▶ **Work task**: Lines below that include the word "hand" should each be copied.
'''
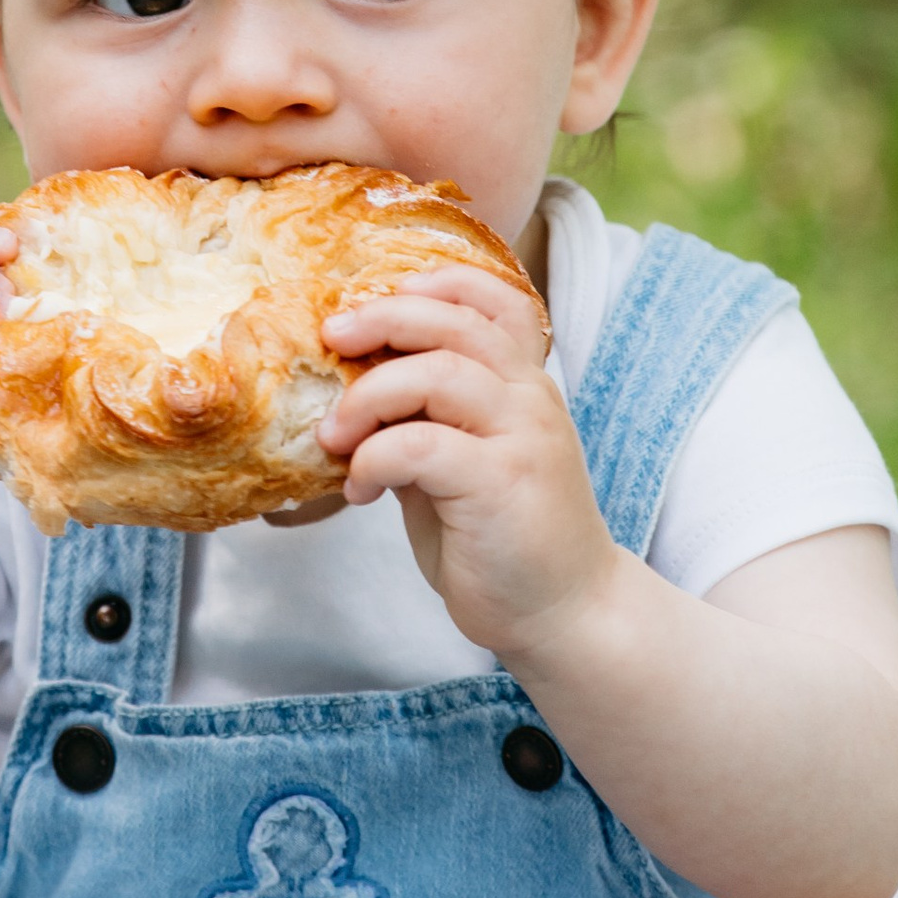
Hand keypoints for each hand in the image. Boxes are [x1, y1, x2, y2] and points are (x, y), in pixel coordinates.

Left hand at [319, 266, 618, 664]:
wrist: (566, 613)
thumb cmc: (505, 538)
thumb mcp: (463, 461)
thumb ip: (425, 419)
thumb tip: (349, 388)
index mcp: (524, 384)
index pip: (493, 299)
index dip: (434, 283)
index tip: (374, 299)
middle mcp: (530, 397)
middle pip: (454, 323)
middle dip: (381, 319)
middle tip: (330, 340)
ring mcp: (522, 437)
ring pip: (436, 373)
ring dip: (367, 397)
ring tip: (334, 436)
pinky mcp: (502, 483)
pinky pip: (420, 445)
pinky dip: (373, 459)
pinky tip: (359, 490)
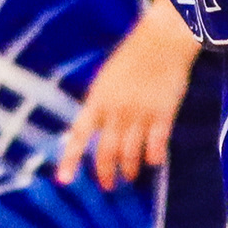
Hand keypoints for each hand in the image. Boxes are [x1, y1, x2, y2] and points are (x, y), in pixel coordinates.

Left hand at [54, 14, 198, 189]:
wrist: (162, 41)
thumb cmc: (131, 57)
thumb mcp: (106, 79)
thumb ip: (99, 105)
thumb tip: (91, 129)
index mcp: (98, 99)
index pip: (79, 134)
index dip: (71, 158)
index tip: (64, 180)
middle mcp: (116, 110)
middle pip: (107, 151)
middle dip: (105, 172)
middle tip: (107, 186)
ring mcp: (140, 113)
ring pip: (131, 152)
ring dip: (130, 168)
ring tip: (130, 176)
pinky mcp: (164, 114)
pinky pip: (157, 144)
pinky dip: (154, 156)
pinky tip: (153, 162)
'''
▶ **Your solution**:
Hand keypoints for each hand in the image. Boxes are [x1, y1, x2, y2] and points are (x, y), in pixel coordinates.
Left hand at [319, 266, 618, 664]:
Hand keypoints for each hand in the image. Boxes are [x1, y1, x2, y2] and points are (x, y), in pixel coordinates.
Left hand at [54, 14, 198, 189]:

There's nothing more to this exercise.